The study highlights that, unlike SFT-based models, ToRL empowers models to adaptively integrate tool usage with open-ended exploration. This is achieved by scaling RL directly from base models, fostering emergent behaviors such as strategic tool invocation and adaptive reasoning without explicit instruction.

Methodology

ToRL enhances the RL framework by incorporating Tool Integrated Reasoning (TIR), which allows models to iteratively generate reasoning paths informed by computational feedback from external code execution. This section details how ToRL diverges from traditional RL by embedding a code interpreter within the RL environment. This setup supports reasoning paths that include both natural language and computational code, allowing the model to adjust its responses dynamically based on execution feedback.

TIR Rollout Framework

In the TIR rollout framework, when a LLM generates code, it interacts with a code interpreter to execute the code and append the results to its reasoning trajectory. This iterative process continues until a final response is formulated, facilitating an interactive problem-solving approach that blends analytical reasoning with computational verification. Figure 1

Figure 1: Top Figure: Performance comparison of ToRL versus baseline models. Both plots show AIME24 Accuracy (\%) against training steps across 1.5B and 7B models.

Experimental Setup

Experiments conducted on Olympic-level mathematical benchmarks demonstrate ToRL's performance improvements across various scales and versions of Qwen2.5-Math models. By circumventing the limitations of SFT, ToRL-7B achieves significant advances in accuracy, particularly on complex reasoning benchmarks such as AIME24 and OlympiadBench. Figure 2

Figure 2: Performance comparison across mathematical benchmarks. The plots show accuracy (\%) against training steps for the 7B model evaluated on different benchmarks.

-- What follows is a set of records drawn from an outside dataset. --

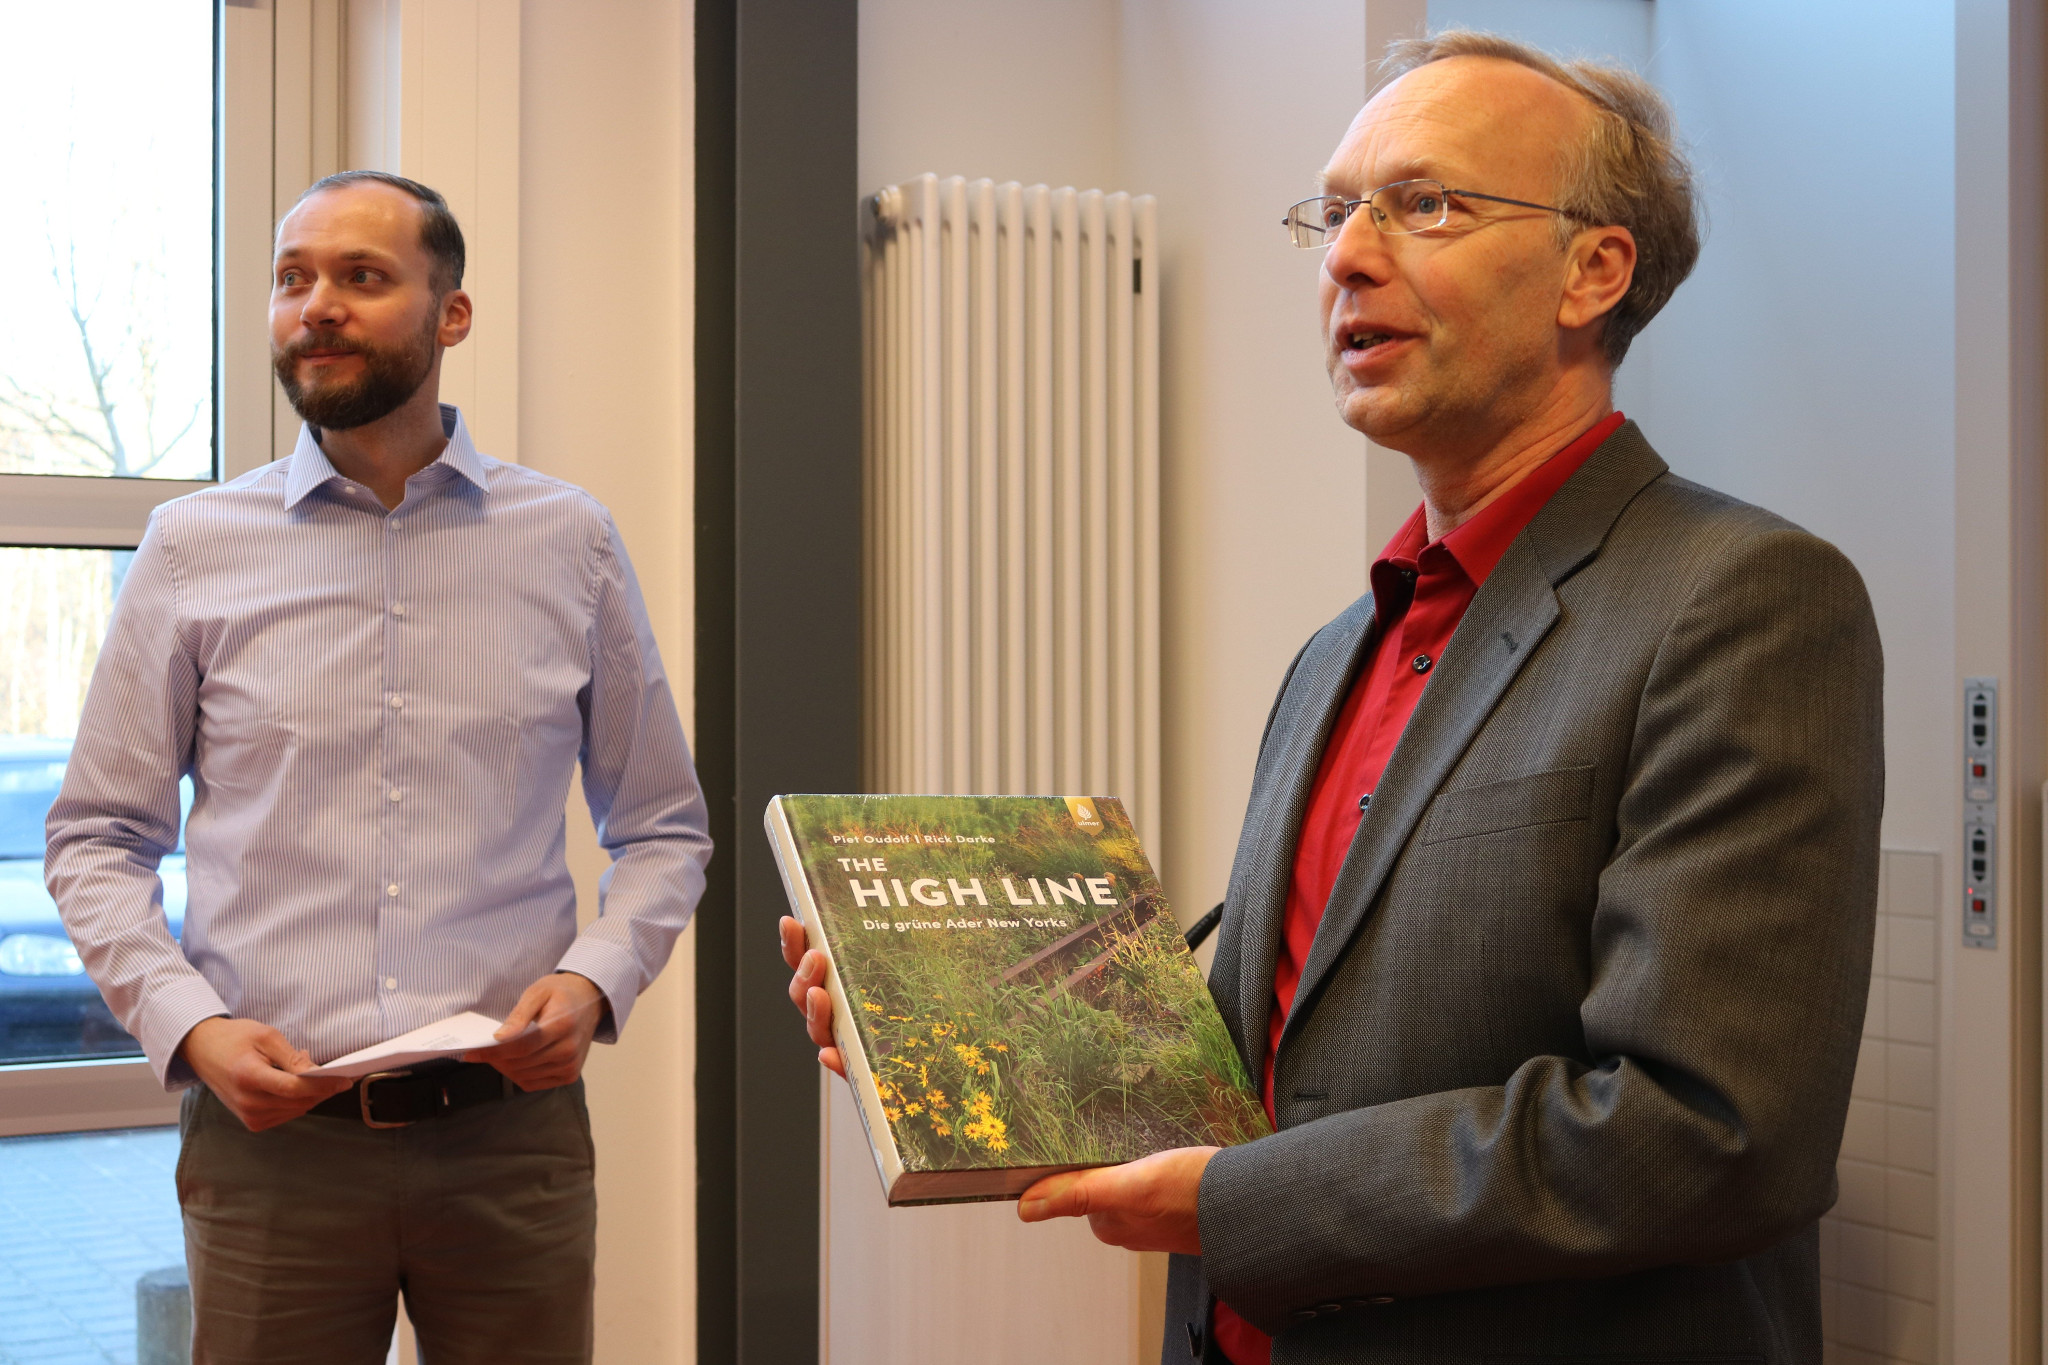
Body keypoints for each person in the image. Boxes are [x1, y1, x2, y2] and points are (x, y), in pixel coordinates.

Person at [782, 30, 1881, 1365]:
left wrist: (1236, 1204)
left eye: (1424, 204)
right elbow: (1268, 1056)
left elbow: (1707, 1133)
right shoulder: (1336, 651)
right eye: (1336, 211)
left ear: (1595, 270)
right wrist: (951, 1035)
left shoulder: (1742, 598)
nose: (1348, 257)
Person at [46, 170, 711, 1365]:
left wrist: (599, 979)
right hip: (273, 1155)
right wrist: (191, 1030)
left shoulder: (571, 541)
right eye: (292, 279)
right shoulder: (193, 549)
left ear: (450, 315)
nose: (319, 307)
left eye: (362, 277)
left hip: (514, 1142)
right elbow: (96, 838)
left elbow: (662, 824)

The experimentation involved varying the frequency of tool calls (CC), assessing both the impact of tool call limits on training efficiency and the role of execution feedback in refining computational reasoning. Results suggested a notable performance enhancement at the expense of training speed when increasing CC, underscoring critical trade-offs in RL design choices.

Analysis

Throughout the training, the model exhibited an increased propensity for generating syntactically correct and effectively executable code over time. This self-regulation suggests that models can autonomously refine their computational strategies without explicit feedback mechanisms integrated beyond basic RL rewards.

The study reports that the ToRL framework facilitates diverse cognitive behaviors including adaptive reasoning, self-regulatory adjustments, and verification of reasoning through executable code, positioning ToRL as a promising approach for integrating LLMs with computational tools for complex problem-solving.

Conclusion

ToRL proposes a robust alternative to SFT by enabling tool integration through RL from base models, allowing models to self-discern optimal tool usage strategies. The emergent cognitive behaviors and substantial performance improvements outlined in the study indicate promising directions for future research in tool-augmented LLMs, pushing the boundaries of autonomous problem-solving capabilities within LLMs. Open-source implementations pave the way for broader adoption and further exploration into scaling tool-integrated RL methodologies.